Puh, Ute Mahlers Fotozyklus „Zusammenleben“ [HatjeCantz] zieht einem die Schuhe aus. Es ist ein trauriger, schmerzhafter Sog, in den man beim Anblick der privaten Momentaufnahmen aus zwei Jahrzehnten DDR fällt. Ob trotzigen Blickes oder kindlich unbeleckt, ob ewig verliebt oder jugendlich rebellisch, über sämtlichen Protagonisten liegt eine Unausweichlichkeit, die ins Herz sticht. Wir sind. Nicht mehr. Irgendwann kommt der Punkt, an dem sich all unsere hoffnungsvolle, eifrigst betriebene Sinn-Aufladung der Existenz in Luft auflöst. / Nicht anders verhält es sich mit den Randgestalten auf Jens Eisels St. Pauli. Sie flackern wie die „Hafenlichter“ [Piper], erträumen und erhoffen sich des Nachts zweifelhafte Erfolge, um mit der Morgendämmerung zu erlöschen, unterzugehen im grauen Hamburger Schmuddelwetter, vergessen auf dem kulturhistorischen Abstellgleis. Naive Sozialromantik?! Oder doch eine Infragestellung der grundsätzlichen Relevanz von Wünschen und Zielen …
Der gute alte Brenner macht sich da jedenfalls nichts mehr vor. Wolf Haas‘ Kultkommissar weiß und wittert: Ja, die Russinnen. Die sind schon ‘ne Verlockung, wie sie da so im Internet mit sich und ihren Vorzügen prunken. Aber Obacht. Lieber die Herta an der Hand, als die „Brennerova“ [Hoffmann & Campe] auf dem Dach. Natürlich kann er doch nicht die Finger von der Tastatur lassen und steht plötzlich mit abgehakten Händen da, wenn auch nicht seinen eigenen. Einfach genial krude, im Zeichen aberwitziger Gewalt, nicht zuletzt gegenüber der Sprache – und der menschlichen Intelligenz. / An der zweifelt man auch in Arthur Larrues der anarchistischen Künstlergruppe „Wojna“ [Wagenbach] gewidmetem Debutroman. Ob das ausgemergelte Protestkollektiv, die in UdSSR-Idealen klebengebliebene Rentnerin oder der trotzig das Gesetz selbst gegen eigene Widerstände verteidigende Sergeant, sie alle lieben, kämpfen für ihr Russland, gegeneinander, obwohl sich das, was sich Russland nennt, ‘nen feuchten Kehrricht für sie interessiert. Ein bitterböser Fall von Realsatire, bei dem einem gar nicht zu Lachen zumute ist.

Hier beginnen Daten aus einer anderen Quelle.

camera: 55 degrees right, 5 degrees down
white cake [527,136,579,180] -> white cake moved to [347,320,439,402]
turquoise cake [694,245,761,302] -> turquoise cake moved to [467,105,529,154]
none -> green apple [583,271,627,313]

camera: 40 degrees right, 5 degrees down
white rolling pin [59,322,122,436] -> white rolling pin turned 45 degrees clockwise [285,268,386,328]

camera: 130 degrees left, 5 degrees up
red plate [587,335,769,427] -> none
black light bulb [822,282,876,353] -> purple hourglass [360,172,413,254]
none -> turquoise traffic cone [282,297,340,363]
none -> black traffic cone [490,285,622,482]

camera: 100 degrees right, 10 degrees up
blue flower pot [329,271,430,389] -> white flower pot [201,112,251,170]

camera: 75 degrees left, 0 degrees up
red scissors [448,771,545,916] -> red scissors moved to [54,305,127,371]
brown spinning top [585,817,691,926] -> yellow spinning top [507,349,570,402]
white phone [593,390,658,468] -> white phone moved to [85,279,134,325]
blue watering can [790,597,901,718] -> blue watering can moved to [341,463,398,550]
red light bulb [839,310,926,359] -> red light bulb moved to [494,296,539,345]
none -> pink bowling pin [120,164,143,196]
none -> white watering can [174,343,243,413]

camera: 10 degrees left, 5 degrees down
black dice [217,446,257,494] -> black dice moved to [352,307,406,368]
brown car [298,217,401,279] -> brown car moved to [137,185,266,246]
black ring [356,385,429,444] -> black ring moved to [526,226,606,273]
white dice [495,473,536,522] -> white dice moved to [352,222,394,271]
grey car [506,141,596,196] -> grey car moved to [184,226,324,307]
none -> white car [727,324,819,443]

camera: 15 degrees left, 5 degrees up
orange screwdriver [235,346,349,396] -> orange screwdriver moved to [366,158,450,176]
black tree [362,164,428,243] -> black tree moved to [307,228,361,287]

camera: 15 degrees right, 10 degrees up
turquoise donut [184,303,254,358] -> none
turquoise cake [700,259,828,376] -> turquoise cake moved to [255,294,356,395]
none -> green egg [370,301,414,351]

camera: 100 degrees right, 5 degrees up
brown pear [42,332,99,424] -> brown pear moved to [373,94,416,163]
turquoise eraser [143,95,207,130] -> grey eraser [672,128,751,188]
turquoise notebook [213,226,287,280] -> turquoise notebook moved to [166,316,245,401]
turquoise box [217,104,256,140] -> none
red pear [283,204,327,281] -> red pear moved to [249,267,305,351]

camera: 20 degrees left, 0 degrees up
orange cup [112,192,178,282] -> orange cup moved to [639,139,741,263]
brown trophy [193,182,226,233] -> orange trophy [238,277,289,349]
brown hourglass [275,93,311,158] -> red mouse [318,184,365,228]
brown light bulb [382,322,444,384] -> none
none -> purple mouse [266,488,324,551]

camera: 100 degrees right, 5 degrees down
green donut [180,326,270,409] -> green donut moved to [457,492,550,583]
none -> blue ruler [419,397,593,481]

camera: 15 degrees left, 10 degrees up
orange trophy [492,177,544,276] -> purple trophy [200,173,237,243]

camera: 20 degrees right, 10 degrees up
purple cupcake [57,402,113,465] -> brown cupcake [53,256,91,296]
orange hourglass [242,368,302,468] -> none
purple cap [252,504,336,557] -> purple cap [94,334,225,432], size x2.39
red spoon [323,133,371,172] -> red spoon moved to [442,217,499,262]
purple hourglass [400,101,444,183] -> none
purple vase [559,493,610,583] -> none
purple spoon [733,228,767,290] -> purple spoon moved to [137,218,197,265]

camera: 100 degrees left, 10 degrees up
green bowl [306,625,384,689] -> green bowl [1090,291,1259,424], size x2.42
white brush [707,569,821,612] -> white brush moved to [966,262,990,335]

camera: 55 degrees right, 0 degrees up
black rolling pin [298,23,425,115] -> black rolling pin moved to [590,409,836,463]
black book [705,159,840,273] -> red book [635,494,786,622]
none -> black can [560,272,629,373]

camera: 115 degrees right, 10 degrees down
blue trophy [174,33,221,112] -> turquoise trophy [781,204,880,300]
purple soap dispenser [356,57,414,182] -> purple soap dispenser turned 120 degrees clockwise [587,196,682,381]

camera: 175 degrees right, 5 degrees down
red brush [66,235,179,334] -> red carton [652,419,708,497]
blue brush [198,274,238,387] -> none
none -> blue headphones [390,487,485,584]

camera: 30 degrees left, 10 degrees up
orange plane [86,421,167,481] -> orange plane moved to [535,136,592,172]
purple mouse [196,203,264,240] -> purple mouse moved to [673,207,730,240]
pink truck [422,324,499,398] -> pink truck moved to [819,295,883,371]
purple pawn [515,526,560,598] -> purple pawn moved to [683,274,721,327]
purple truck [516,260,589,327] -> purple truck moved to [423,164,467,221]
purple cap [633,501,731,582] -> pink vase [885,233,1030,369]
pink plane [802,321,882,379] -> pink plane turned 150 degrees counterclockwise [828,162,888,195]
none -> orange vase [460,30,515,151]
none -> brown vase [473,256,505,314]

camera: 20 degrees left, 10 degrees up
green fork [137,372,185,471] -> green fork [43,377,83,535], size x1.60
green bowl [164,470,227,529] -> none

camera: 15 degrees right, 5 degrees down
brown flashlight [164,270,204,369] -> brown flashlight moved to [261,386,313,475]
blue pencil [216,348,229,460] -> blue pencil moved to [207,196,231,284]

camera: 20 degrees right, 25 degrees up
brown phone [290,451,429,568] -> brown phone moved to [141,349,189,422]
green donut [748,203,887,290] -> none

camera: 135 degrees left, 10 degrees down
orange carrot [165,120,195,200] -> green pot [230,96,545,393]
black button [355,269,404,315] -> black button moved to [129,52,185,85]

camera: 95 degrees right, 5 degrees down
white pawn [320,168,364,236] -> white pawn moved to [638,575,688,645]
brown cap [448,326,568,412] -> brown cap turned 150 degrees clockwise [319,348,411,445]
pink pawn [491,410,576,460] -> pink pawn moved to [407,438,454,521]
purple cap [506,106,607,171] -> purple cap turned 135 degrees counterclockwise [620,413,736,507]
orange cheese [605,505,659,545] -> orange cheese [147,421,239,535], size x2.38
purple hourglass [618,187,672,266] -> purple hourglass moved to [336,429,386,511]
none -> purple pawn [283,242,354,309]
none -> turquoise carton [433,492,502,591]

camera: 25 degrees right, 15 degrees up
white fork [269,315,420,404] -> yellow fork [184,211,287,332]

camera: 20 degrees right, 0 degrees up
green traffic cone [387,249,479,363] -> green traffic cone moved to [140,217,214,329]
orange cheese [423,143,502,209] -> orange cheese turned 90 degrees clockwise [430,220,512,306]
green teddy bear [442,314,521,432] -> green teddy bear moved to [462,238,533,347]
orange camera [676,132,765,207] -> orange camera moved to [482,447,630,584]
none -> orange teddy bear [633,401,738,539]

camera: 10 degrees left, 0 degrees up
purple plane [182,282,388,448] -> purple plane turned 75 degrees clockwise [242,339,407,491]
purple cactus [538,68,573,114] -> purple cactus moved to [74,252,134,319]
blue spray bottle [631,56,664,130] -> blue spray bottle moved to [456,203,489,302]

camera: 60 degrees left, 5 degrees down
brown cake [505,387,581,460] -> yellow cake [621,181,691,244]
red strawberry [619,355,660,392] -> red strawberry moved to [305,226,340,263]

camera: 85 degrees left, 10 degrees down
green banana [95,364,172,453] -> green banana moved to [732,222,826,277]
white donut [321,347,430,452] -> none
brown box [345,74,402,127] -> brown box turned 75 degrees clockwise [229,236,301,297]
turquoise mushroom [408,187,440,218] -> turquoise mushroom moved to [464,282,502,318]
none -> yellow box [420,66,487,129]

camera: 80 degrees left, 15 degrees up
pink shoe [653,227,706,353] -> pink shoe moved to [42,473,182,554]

Im Grunde verhält es sich da mit dem Leben wie mit bewusstseinserweiternden Drogen: Die Bodenlosigkeit unserer Existenz wird schnell zum Horrortrip, wenn man nicht ein paar standfeste Compañeros an seiner Seite hat. Da mag der unbeleckte Teenie Jack in Joe R. Lansdales grandios morastigem Coming-of-Age-Western zwar zunächst zweifeln, aber bessere Gefährten als das Auftragsmördertrio, bestehend aus einem belesenen Liliputaner, einer schwarzen Dampfwalze und einem unberechenbaren Keiler, gibt es kaum. Erst recht nicht, um sich durch „Das Dickicht“ [Tropen] zu schlagen und seine Schwester aus den Fängen einer abgefeimten Gangsterbande zu befreien. / Was die beruflichen Fähigkeiten angeht, wäre Leonard March auch keine schlechte Wahl gewesen. Doch Dave Zeltsermans „Killer“ [pulp master] hat nach seiner Haftentlassung viel zu sehr mit sich und seiner Geschichte zu kämpfen. Die einen verzeihen ihm nicht die 28 Auftragsmorde, die anderen nicht den Verrat seines Mafiabosses – während er selbst versucht, ein respektables Leben zu beginnen. Womit wir wieder bei der Crux wären: Was heißt denn schon respektabel? Und warum haben wir das alle so freiwillig verinnerlicht? Kill your ideals!